Quote from: lyricalliv13 on July 12, 2018, 06:09:33 AM
And the thing about the self awareness... I have to be. It's a tightrope to walk because if I go too far and crucify myself for the things I've done I spiral back into depression and that fuels the fire that probably explains that night.

To me that sounds like you might be experiencing what Pete Walker describes as the 'inner critic'. I've learned since reading his book 'CPTSD: From Surviving to Thriving' (one that many of us here have found deeply useful in understanding ourselves and learning tools to recover) that my downward spiral of mercilessly self-attacking thoughts of how terrible I am, how ashamed I should be, how much I'm failing etc all stem from this aspect of CPTSD. If I don't thought-stop the critic then in my mind everything just seems to get worse and worse, very depressing.  Pete talks about us identifying with the critic and losing objectivity regarding ourselves and the things it has to say.

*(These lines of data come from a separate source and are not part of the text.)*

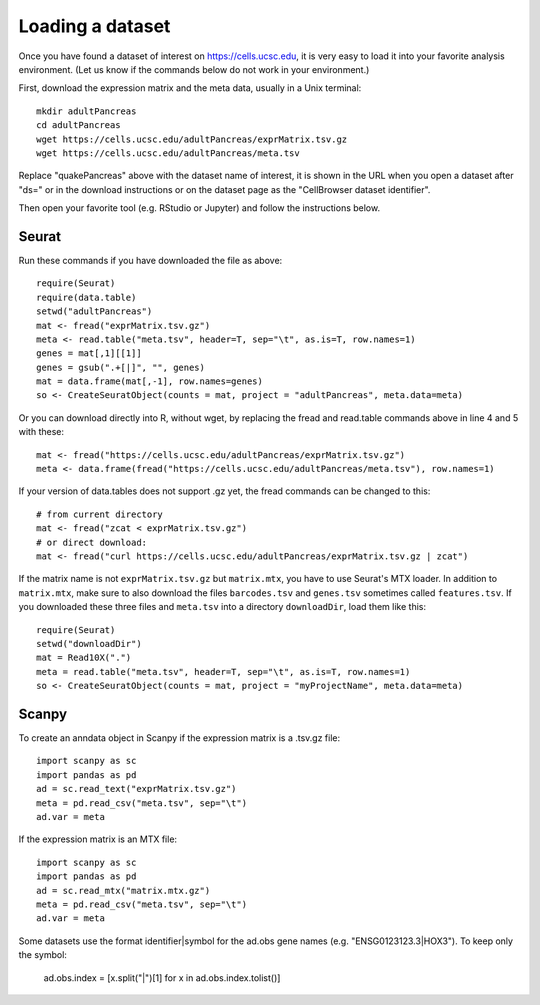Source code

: Loading a dataset
-----------------

Once you have found a dataset of interest on https://cells.ucsc.edu, it is
very easy to load it into your favorite analysis environment. (Let us know if 
the commands below do not work in your environment.)

First, download the expression matrix and the meta data, usually in a Unix terminal::

    mkdir adultPancreas
    cd adultPancreas
    wget https://cells.ucsc.edu/adultPancreas/exprMatrix.tsv.gz
    wget https://cells.ucsc.edu/adultPancreas/meta.tsv

Replace "quakePancreas" above with the dataset name of interest, it is shown in
the URL when you open a dataset after "ds=" or in the download instructions or on the dataset
page as the "CellBrowser dataset identifier".

Then open your favorite tool (e.g. RStudio or Jupyter) and follow the instructions below.

Seurat
^^^^^^

Run these commands if you have downloaded the file as above::

    require(Seurat)
    require(data.table)
    setwd("adultPancreas")
    mat <- fread("exprMatrix.tsv.gz")
    meta <- read.table("meta.tsv", header=T, sep="\t", as.is=T, row.names=1)
    genes = mat[,1][[1]]
    genes = gsub(".+[|]", "", genes)
    mat = data.frame(mat[,-1], row.names=genes)
    so <- CreateSeuratObject(counts = mat, project = "adultPancreas", meta.data=meta)

Or you can download directly into R, without wget, by replacing the fread and read.table commands above in line 4 and 5 with these::

    mat <- fread("https://cells.ucsc.edu/adultPancreas/exprMatrix.tsv.gz")
    meta <- data.frame(fread("https://cells.ucsc.edu/adultPancreas/meta.tsv"), row.names=1)

If your version of data.tables does not support .gz yet, the fread commands can be changed to this::
 
    # from current directory
    mat <- fread("zcat < exprMatrix.tsv.gz")
    # or direct download:
    mat <- fread("curl https://cells.ucsc.edu/adultPancreas/exprMatrix.tsv.gz | zcat")

If the matrix name is not ``exprMatrix.tsv.gz`` but ``matrix.mtx``, you have to
use Seurat's MTX loader.  In addition to ``matrix.mtx``, make sure to also
download the files ``barcodes.tsv`` and ``genes.tsv`` sometimes
called ``features.tsv``.  If you downloaded these three files and ``meta.tsv`` into a directory ``downloadDir``, 
load them like this::

    require(Seurat)
    setwd("downloadDir")
    mat = Read10X(".")
    meta = read.table("meta.tsv", header=T, sep="\t", as.is=T, row.names=1)
    so <- CreateSeuratObject(counts = mat, project = "myProjectName", meta.data=meta)
    
Scanpy
^^^^^^

To create an anndata object in Scanpy if the expression matrix is a .tsv.gz file::

    import scanpy as sc
    import pandas as pd
    ad = sc.read_text("exprMatrix.tsv.gz")
    meta = pd.read_csv("meta.tsv", sep="\t")
    ad.var = meta

If the expression matrix is an MTX file::

    import scanpy as sc
    import pandas as pd
    ad = sc.read_mtx("matrix.mtx.gz")
    meta = pd.read_csv("meta.tsv", sep="\t")
    ad.var = meta

Some datasets use the format identifier|symbol for the ad.obs gene names (e.g. "ENSG0123123.3|HOX3"). To keep only the symbol:

    ad.obs.index = [x.split("|")[1] for x in ad.obs.index.tolist()]
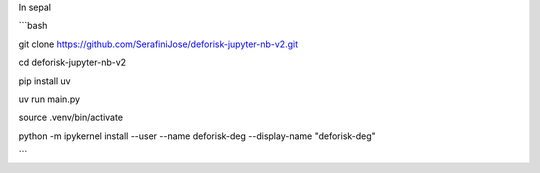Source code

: In sepal


```bash

git clone https://github.com/SerafiniJose/deforisk-jupyter-nb-v2.git

cd deforisk-jupyter-nb-v2

pip install uv

uv run main.py

source .venv/bin/activate

python -m ipykernel install --user --name deforisk-deg --display-name "deforisk-deg"


```



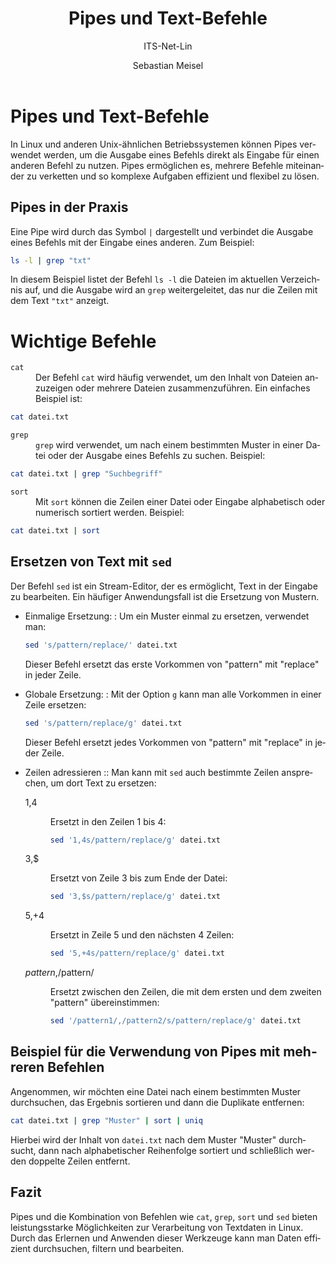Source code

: :LaTeX_PROPERTIES:
#+LANGUAGE: de
#+OPTIONS: d:nil todo:nil pri:nil tags:nil
#+OPTIONS: H:4
#+LaTeX_CLASS: orgstandard
#+LaTeX_CMD: xelatex
:END:

:REVEAL_PROPERTIES:
#+REVEAL_ROOT: https://cdn.jsdelivr.net/npm/reveal.js
#+REVEAL_REVEAL_JS_VERSION: 4
#+REVEAL_THEME: league
#+REVEAL_EXTRA_CSS: ./mystyle.css
#+REVEAL_HLEVEL: 2
#+OPTIONS: timestamp:nil toc:nil num:nil
:END:

#+TITLE: Pipes und Text-Befehle
#+SUBTITLE: ITS-Net-Lin
#+AUTHOR: Sebastian Meisel



*  Pipes und Text-Befehle

In Linux und anderen Unix-ähnlichen Betriebssystemen können Pipes verwendet werden, um die Ausgabe eines Befehls direkt als Eingabe für einen anderen Befehl zu nutzen. Pipes ermöglichen es, mehrere Befehle miteinander zu verketten und so komplexe Aufgaben effizient und flexibel zu lösen.

** Pipes in der Praxis
Eine Pipe wird durch das Symbol =|= dargestellt und verbindet die Ausgabe eines Befehls mit der Eingabe eines anderen. Zum Beispiel:

#+BEGIN_SRC bash
ls -l | grep "txt"
#+END_SRC

In diesem Beispiel listet der Befehl =ls -l= die Dateien im aktuellen Verzeichnis auf, und die Ausgabe wird an =grep= weitergeleitet, das nur die Zeilen mit dem Text ="txt"= anzeigt.

* Wichtige Befehle

- =cat= :: Der Befehl =cat= wird häufig verwendet, um den Inhalt von Dateien anzuzeigen oder mehrere Dateien zusammenzuführen. Ein einfaches Beispiel ist:

#+BEGIN_SRC bash
cat datei.txt
#+END_SRC

- =grep= :: =grep= wird verwendet, um nach einem bestimmten Muster in einer Datei oder der Ausgabe eines Befehls zu suchen. Beispiel:

#+BEGIN_SRC bash
cat datei.txt | grep "Suchbegriff"
#+END_SRC

- =sort= :: Mit =sort= können die Zeilen einer Datei oder Eingabe alphabetisch oder numerisch sortiert werden. Beispiel:

#+BEGIN_SRC bash
cat datei.txt | sort
#+END_SRC


** Ersetzen von Text mit =sed= 
Der Befehl =sed= ist ein Stream-Editor, der es ermöglicht, Text in der Eingabe zu bearbeiten. Ein häufiger Anwendungsfall ist die Ersetzung von Mustern.
  - Einmalige Ersetzung: :
    Um ein Muster einmal zu ersetzen, verwendet man:
    #+BEGIN_SRC bash
    sed 's/pattern/replace/' datei.txt
    #+END_SRC
    Dieser Befehl ersetzt das erste Vorkommen von "pattern" mit "replace" in jeder Zeile.

  - Globale Ersetzung: :
    Mit der Option =g= kann man alle Vorkommen in einer Zeile ersetzen:
    #+BEGIN_SRC bash
    sed 's/pattern/replace/g' datei.txt
    #+END_SRC
    Dieser Befehl ersetzt jedes Vorkommen von "pattern" mit "replace" in jeder Zeile.

  - Zeilen adressieren ::
    Man kann mit =sed= auch bestimmte Zeilen ansprechen, um dort Text zu ersetzen:
    - 1,4 :: Ersetzt in den Zeilen 1 bis 4:
      #+BEGIN_SRC bash
      sed '1,4s/pattern/replace/g' datei.txt
      #+END_SRC
    - 3,$ :: Ersetzt von Zeile 3 bis zum Ende der Datei:
      #+BEGIN_SRC bash
      sed '3,$s/pattern/replace/g' datei.txt
      #+END_SRC
    - 5,+4 :: Ersetzt in Zeile 5 und den nächsten 4 Zeilen:
      #+BEGIN_SRC bash
      sed '5,+4s/pattern/replace/g' datei.txt
      #+END_SRC
    - /pattern/,/pattern/ :: Ersetzt zwischen den Zeilen, die mit dem ersten und dem zweiten "pattern" übereinstimmen:
      #+BEGIN_SRC bash
      sed '/pattern1/,/pattern2/s/pattern/replace/g' datei.txt
      #+END_SRC

** Beispiel für die Verwendung von Pipes mit mehreren Befehlen
Angenommen, wir möchten eine Datei nach einem bestimmten Muster durchsuchen, das Ergebnis sortieren und dann die Duplikate entfernen:

#+BEGIN_SRC bash
cat datei.txt | grep "Muster" | sort | uniq
#+END_SRC

Hierbei wird der Inhalt von =datei.txt= nach dem Muster "Muster" durchsucht, dann nach alphabetischer Reihenfolge sortiert und schließlich werden doppelte Zeilen entfernt.

** Fazit
Pipes und die Kombination von Befehlen wie =cat=, =grep=, =sort= und =sed= bieten leistungsstarke Möglichkeiten zur Verarbeitung von Textdaten in Linux. Durch das Erlernen und Anwenden dieser Werkzeuge kann man Daten effizient durchsuchen, filtern und bearbeiten.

On a different note, I'm not sure how best to put this but I think emotions - not matter how unpleasant they might feel or be - are valid and deserving of respect, even if they're not pleasant ones. Even if they're not 'nice' emotions, self-acceptance is a big part of recovery and part of that involves giving ourselves permission to 'own', understand, and have our feelings (not the same thing as acting them out abusively). Anger has it's place as our protective/defensive emotion and if it's been bottled up and not felt then it makes sense that it can then spill out uncontrollably.

For myself I'm trying to accept and validate my own anger, because otherwise I'm up against myself. Accepting and validating it isn't the same as giving myself permission to behave abusively, both because I don't want to be abusive and because angering directly at the people who caused my anger to exist doesn't seem to heal anything - for anyone.  But I need to come alongside myself and accept my rage as a valid response to what I suffered, or I'm my own enemy and the anger won't diminish.

Best wishes for finding your way through this, and as the others have said - hang on in there, you can get through it.  Maybe giving yourself a safe space to rage in would be helpful? I know that recently helped me not to explode at the people I cared about. Maybe you'd find Pete Walker's stuff helpful too - he's actually written a couple of good guest posts on the OOTS blog recently, so that would be one way of getting a feel for some of his writing without having to get your hands on a book first.